My father finally stepped closer, and for a moment, the anger in his eyes softened into something that looked like real pain, but his voice was still stiff and hard when he spoke. "You have always been a difficult girl, Kiana, but you are my daughter, and I hope the forest is kinder to you than you think it will be. Do not look back when you reach the grass, for the beasts do not like it when their prizes try to cling to the world of men, and it is better for everyone if you just let go and disappear into the dark without a struggle."

"I am not a prize, Father, and I will never let go of who I am," I told him, looking him straight in the eyes until he was the one who had to turn away. "You may be okay with me disappearing, but I am going to make sure that whatever beast takes me knows exactly who I am, and I will not be a nameless ghost that you can forget."

The mood of the party shifted suddenly when the moon began to rise higher in the sky, and we all watched as a thin sliver of red began to bleed across its silver surface. The laughter died down, the music stopped, and a terrible, heavy silence fell over the square as the bonfire began to burn low into glowing red coals. The Village Head stepped forward, his face pale in the red moonlight, and he held up a silver bell that he rang only once.

"The time has come," he announced, and his voice was full of a fear that he could no longer hide. "The Blood Moon is full, and the treaty must be paid, so we must lead these thirty daughters to the Edge where the watchers are waiting. Do not follow us, and do not look toward the trees, for the snatching will be fast, and once they cross the boundary, they belong to the King of the Beast forever."

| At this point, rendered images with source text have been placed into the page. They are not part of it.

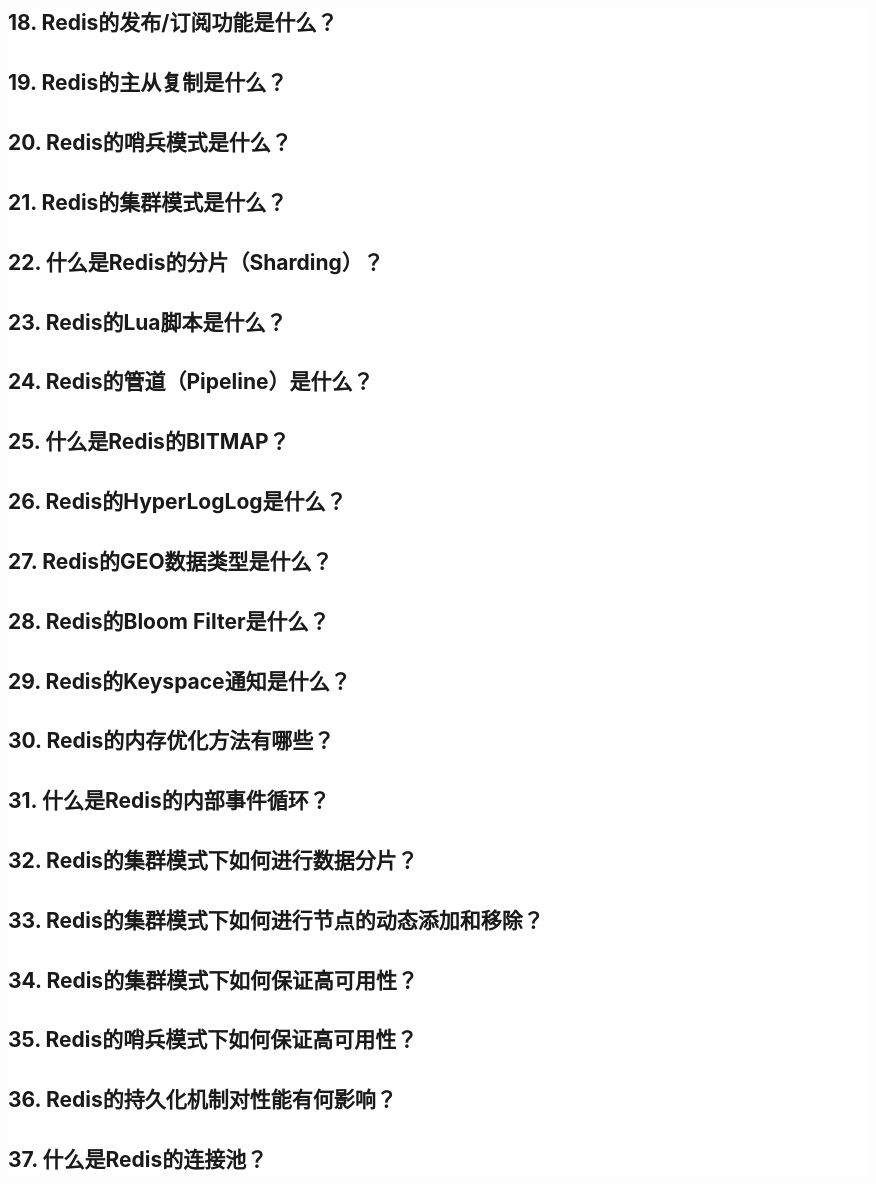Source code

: ## 18. Redis的发布/订阅功能是什么？

## 19. Redis的主从复制是什么？

## 20. Redis的哨兵模式是什么？

## 21. Redis的集群模式是什么？

## 22. 什么是Redis的分片（Sharding）？

## 23. Redis的Lua脚本是什么？

## 24. Redis的管道（Pipeline）是什么？

## 25. 什么是Redis的BITMAP？

## 26. Redis的HyperLogLog是什么？

## 27. Redis的GEO数据类型是什么？

## 28. Redis的Bloom Filter是什么？

## 29. Redis的Keyspace通知是什么？

## 30. Redis的内存优化方法有哪些？

## 31. 什么是Redis的内部事件循环？

## 32. Redis的集群模式下如何进行数据分片？

## 33. Redis的集群模式下如何进行节点的动态添加和移除？

## 34. Redis的集群模式下如何保证高可用性？

## 35. Redis的哨兵模式下如何保证高可用性？

## 36. Redis的持久化机制对性能有何影响？

## 37. 什么是Redis的连接池？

I felt Mara's fingers slip from mine as my mother pulled her back, and the sound of families sobbing at once was the most terrible thing I had ever heard. I stood with the other girls, our white dresses glowing like bone in the red moonlight, and I felt a strange, cold calm settle over my heart. I didn't cry, but I reached down to feel the small, sharp blade in my dress and the silver pendant in my hand. The elders thought this was the end of our lives, and my father thought I should be silent, but as we began to walk toward the dark wall of trees, I knew that this was the start of a fight that Elara had prepared me for. The beasts were waiting, but I was not going to disappear without a trace.